Thermal conductivity of graphite

[vignesh_shan]

Hi,
Graphite sheets are better in thermal conductivity. But is it conduct only in surface. I mean if we place graphite sheet between processor and heatsink , will the heat transfer from processor case to graphite sheet and from graphite sheet to heat sink.

Some are saying that graphite sheet conductivity will very low across surfaces(z axis). High in x, y axis..

 Is this true ??

Thanks.
Vignesh.M

[Ice-Tea]

Well, yes, just look at any datasheet from graphite heatpads:

https://docs.rs-online.com/484d/0900766b8142bbcd.pdf

Awesome (way better than copper) in plane, so great to spread heat around. Mediocre as far as "through thickness" transfer is concerned.

[mikerj]

I mean if we place graphite sheet between processor and heatsink , will the heat transfer from processor case to graphite sheet and from graphite sheet to heat sink.

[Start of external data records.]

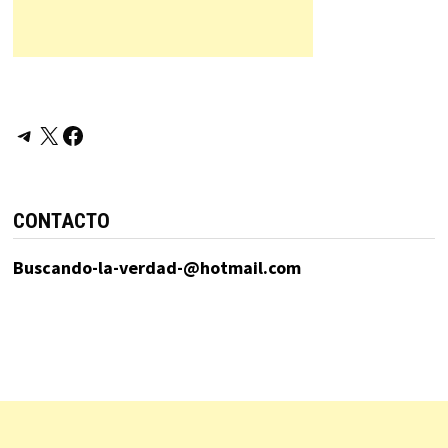
Telegram
X
Facebook
CONTACTO
Buscando-la-verdad-@hotmail.com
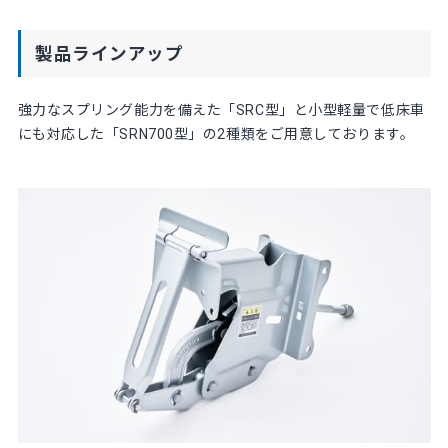
製品ラインアップ
強力なスプリング能力を備えた「SRC型」と小型軽量で低床車
にも対応した「SRN700型」の2種類をご用意しております。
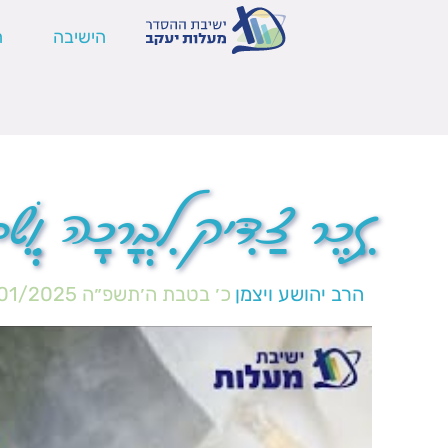
הישיבה
ה
זֵכֶר צַדִּיק לִבְרָכָה וְשֵ
הרב יהושע ויצמן
כ׳ בטבת ה׳תשפ״ה
01/2025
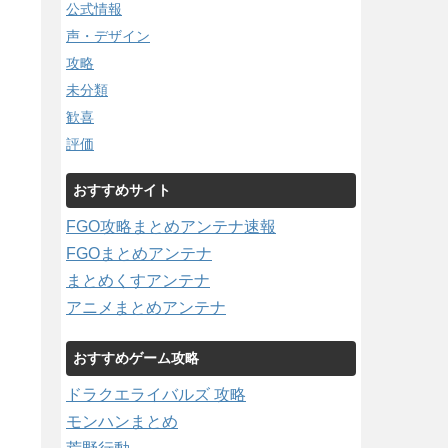
公式情報
声・デザイン
攻略
未分類
歓喜
評価
おすすめサイト
FGO攻略まとめアンテナ速報
FGOまとめアンテナ
まとめくすアンテナ
アニメまとめアンテナ
おすすめゲーム攻略
ドラクエライバルズ 攻略
モンハンまとめ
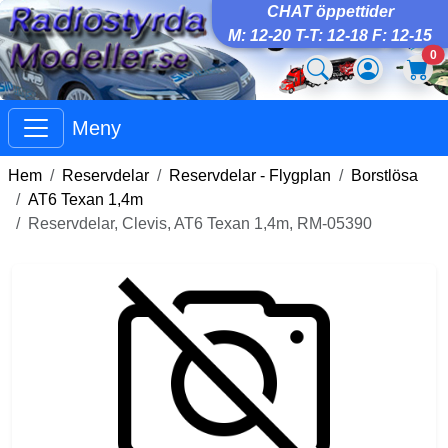
CHAT öppettider
M: 12-20 T-T: 12-18 F: 12-15
0
Meny
Hem
Reservdelar
Reservdelar - Flygplan
Borstlösa
AT6 Texan 1,4m
Reservdelar, Clevis, AT6 Texan 1,4m, RM-05390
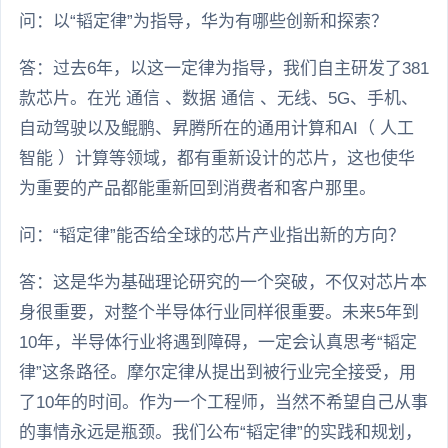
问：以“韬定律”为指导，华为有哪些创新和探索？
答：过去6年，以这一定律为指导，我们自主研发了381
款芯片。在光 通信 、数据 通信 、无线、5G、手机、
自动驾驶以及鲲鹏、昇腾所在的通用计算和AI（ 人工
智能 ）计算等领域，都有重新设计的芯片，这也使华
为重要的产品都能重新回到消费者和客户那里。
问：“韬定律”能否给全球的芯片产业指出新的方向？
答：这是华为基础理论研究的一个突破，不仅对芯片本
身很重要，对整个半导体行业同样很重要。未来5年到
10年，半导体行业将遇到障碍，一定会认真思考“韬定
律”这条路径。摩尔定律从提出到被行业完全接受，用
了10年的时间。作为一个工程师，当然不希望自己从事
的事情永远是瓶颈。我们公布“韬定律”的实践和规划，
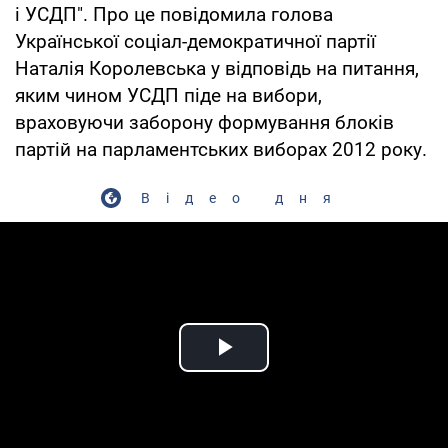
і УСДП". Про це повідомила голова
Української соціал-демократичної партії
Наталія Королевська у відповідь на питання,
яким чином УСДП піде на вибори,
враховуючи заборону формування блоків
партій на парламентських виборах 2012 року.
Відео дня
Play Video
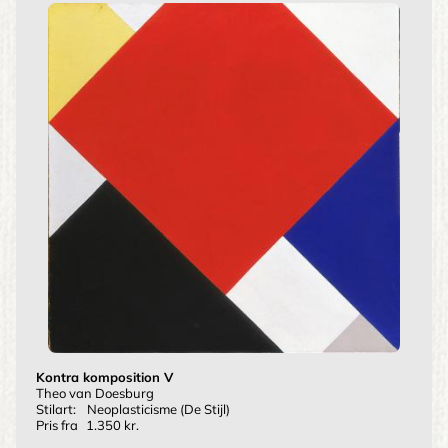
Kontra komposition V
Theo van Doesburg
Stilart:
Neoplasticisme (De Stijl)
Pris fra
1.350 kr.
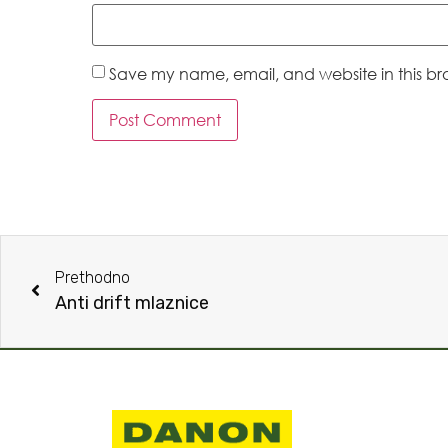
Save my name, email, and website in this br
Prethodno
Anti drift mlaznice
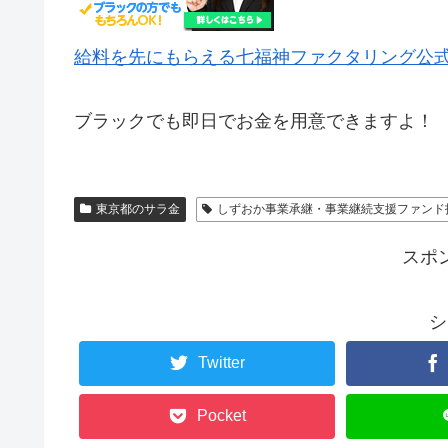
給料を先にもらえる七福神ファクタリング公
ブラックでも即日でお金を用意できますよ！
東京都のサラ金
しずおか事業承継・事業継続支援ファンド
スポ
シ
Twitter
Pocket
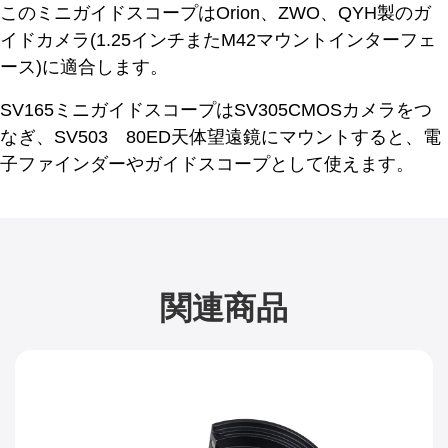
このミニガイドスコープはOrion、ZWO、QYH製のガ
イドカメラ(1.25インチまたM42マウントインターフェ
ース)に適合します。
SV165ミニガイドスコープはSV305CMOSカメラをつ
なぎ、SV503 80ED天体望遠鏡にマウントすると、
電
子ファインダーやガイドスコープとして使えます。
関連商品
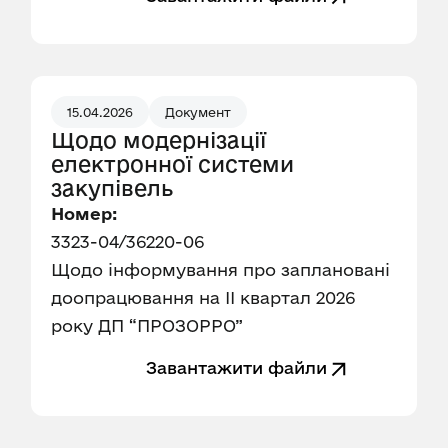
15.04.2026
Документ
Щодо модернізації
електронної системи
закупівель
Номер:
3323-04/36220-06
Щодо інформування про заплановані
доопрацювання на IІ квартал 2026
року ДП “ПРОЗОРРО”
Завантажити файли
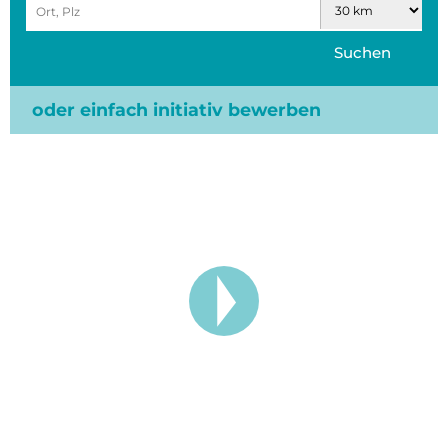
Suchen
oder einfach initiativ bewerben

Perhaps I am misinterpreting this, but how else would conductive heat transfer work?  All practical interface materials have thermal impedance, so you will see some temperature drop across the the interface.

[Kleinstein]

Graphite is pretty anisotropic: the conductivity in the plane of the crystal is pretty good, but out of plane it is pretty horrible. It is no just thermal conductivity, but some other properties too.

The other question is than how the graphite crystals are oriented in the pad - this does not have to kind of match the physical dimensions / symmetry.  For a real life product at an affordable price it would not be a single crystal, so no such extreme values and additional heat resistance from internal interfaces.

[ejeffrey]

The pad that Ice-Tea linked to has an anisotropy of around 100:1 which is pretty significant.

But basically the keys are: 1) The pad is very thin (25 micron).  So even poor thermal conductivity in the Z direction won't matter much, and 2) The XY conductivity more than makes up for it.  Remember, heat transport is thermal conductivity times cross section.  By conducting heat laterally very effectively, you get to use more cross section to conduct in the Z direction which is the whole point of heat spreaders.

[Jwillis]

All surfaces are not perfectly flat. Whether it's the heat sink or the surface of the component there are always microscopic  pits  and deformations on the surface . Just using a thermal pads will not transfer heat any better than direct contact because of these imperfections of the surfaces . This is why a paste is used to fill those deformations and pits so maximum heat transfer is distributed across the entire contact surface . Thermal pads are used mainly to isolate the component from the heat sink if isolation is required and should not be used without also addressing the surface of the contacting materials. I'm skeptical of claims of graphite pads with a thermal conductivity of 1500 W/m-k   Graphite's thermal conductivity is 168W/m-k . Also graphite mixed with some polymer to make the material pliable would further reduce it's thermal conductivity . Graphite is still excellent when compared to other materials like  Aluminum Oxide at  36W/m-k and Zinc Oxide at 50W/m-k . You must also consider the thermal conductivity of the heat sink as well . Aluminum is around 236W/m-k and Copper is around 400W/m-k . But regardless of graphite's superior thermal conductivity , the surfaces should still be polished or mated with a graphite paste for maximum surface contact.

[ejeffrey]

Graphite's thermal conductivity is 168W/m-k . Also graphite mixed with some polymer to make the material pliable would further reduce it's thermal conductivity

That is for a randomly oriented mix of graphite.  Graphite is anisotropic, and in plane has similar thermal conductivity to diamond, or in fact even higher.  I have heard of measurements of single layer graphene up to 5000 W/mK.  This isn't a single crystal graphite or graphene, but it is totally possible to have 1500 W/mK.

The pad linked to is not intended to be used for the same purpose as thermal compound or a sil pad which provides thermal contact or electrical isolation.  It is a heat spreader designed to transport the heat laterally so you can use a large heat sink effectively.